Focusing solely on his third presidential bid, U.S. Rep. Ron Paul, R-Tx., announced Tuesday he will not seek re-election for a 13th term in the House of Representatives. Observers contend Paul, who is the father of U.S. Sen. Rand Paul, R-Ky., is an excellent fundraiser who would have easily retained his seat despite redistricting, but the 75-year-old congressman felt it was time to move on and put his energy into one last bid for the White House.
“I felt it was better that I concentrate on one election,” Paul told a Texas newspaper. “It’s about that time when I should change tactics.”
The retirement will take the country’s most prominent libertarian voice out of Washington, after years of redefining conservative politics. Opposing increases in the debt ceiling, supporting a more isolationist foreign policy, abolishing the Fed — all longtime Paul mainstays that would have been laughed off only a few years ago — are now well within the Republican mainstream. And it provides yet another signal that Paul plans to take a more intense approach to the 2012 campaign — he’s already stepped up his presence on the trail in Iowa and New Hampshire — adding to a strong fundraising operation that raised $4.5 million in the second quarter.

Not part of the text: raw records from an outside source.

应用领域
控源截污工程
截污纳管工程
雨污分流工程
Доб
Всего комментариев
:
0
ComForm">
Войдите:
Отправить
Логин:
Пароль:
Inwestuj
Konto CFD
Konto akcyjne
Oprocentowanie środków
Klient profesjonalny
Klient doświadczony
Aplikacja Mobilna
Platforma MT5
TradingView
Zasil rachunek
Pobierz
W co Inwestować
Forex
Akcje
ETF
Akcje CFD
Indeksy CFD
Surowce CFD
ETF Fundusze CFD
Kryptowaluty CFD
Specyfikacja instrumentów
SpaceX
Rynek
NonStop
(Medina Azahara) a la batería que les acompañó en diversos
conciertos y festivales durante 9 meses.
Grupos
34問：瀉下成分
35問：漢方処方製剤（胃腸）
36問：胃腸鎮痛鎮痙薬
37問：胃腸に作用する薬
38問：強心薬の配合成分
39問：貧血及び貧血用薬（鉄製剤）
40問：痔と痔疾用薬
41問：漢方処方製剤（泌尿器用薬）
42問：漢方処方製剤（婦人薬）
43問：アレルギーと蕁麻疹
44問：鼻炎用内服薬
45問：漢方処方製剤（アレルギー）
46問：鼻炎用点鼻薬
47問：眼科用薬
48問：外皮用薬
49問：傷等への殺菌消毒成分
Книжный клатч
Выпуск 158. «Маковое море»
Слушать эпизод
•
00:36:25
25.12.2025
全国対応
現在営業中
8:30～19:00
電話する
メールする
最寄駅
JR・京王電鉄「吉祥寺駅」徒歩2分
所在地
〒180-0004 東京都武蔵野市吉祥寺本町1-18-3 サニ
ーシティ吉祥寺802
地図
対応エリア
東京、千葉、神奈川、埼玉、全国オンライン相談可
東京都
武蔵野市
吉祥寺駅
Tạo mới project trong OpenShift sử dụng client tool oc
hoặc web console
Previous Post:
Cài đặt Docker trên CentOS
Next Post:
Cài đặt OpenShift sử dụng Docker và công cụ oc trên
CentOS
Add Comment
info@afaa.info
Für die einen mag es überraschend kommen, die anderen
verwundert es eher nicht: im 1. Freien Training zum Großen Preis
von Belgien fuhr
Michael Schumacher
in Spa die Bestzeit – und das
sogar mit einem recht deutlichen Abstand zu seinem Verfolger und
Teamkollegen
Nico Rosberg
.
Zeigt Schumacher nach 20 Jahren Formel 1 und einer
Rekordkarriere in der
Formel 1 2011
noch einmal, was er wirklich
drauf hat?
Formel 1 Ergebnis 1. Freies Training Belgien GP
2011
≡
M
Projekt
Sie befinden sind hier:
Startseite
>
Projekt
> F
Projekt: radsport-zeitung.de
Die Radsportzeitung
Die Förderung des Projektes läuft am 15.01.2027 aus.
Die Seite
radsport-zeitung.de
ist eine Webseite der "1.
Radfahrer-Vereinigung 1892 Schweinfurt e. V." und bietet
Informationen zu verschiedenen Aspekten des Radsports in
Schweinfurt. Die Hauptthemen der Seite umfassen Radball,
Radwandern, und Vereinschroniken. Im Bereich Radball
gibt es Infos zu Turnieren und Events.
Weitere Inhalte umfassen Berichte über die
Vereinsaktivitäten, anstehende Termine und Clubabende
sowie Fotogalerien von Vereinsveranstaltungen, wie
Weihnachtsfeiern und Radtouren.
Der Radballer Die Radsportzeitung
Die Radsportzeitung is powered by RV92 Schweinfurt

Paul served five terms in the House before retiring ahead of the 1984 election. He ran for president as the Libertarian Party candidate in 1988, then returned to Congress in 1996, where he grew into the leading voice of libertarian politics in Washington and a harbinger of policy positions that have moved into the mainstream. And he’s developed a fiercely devoted if narrow following, along with much of the credit for seeding the tea party movement.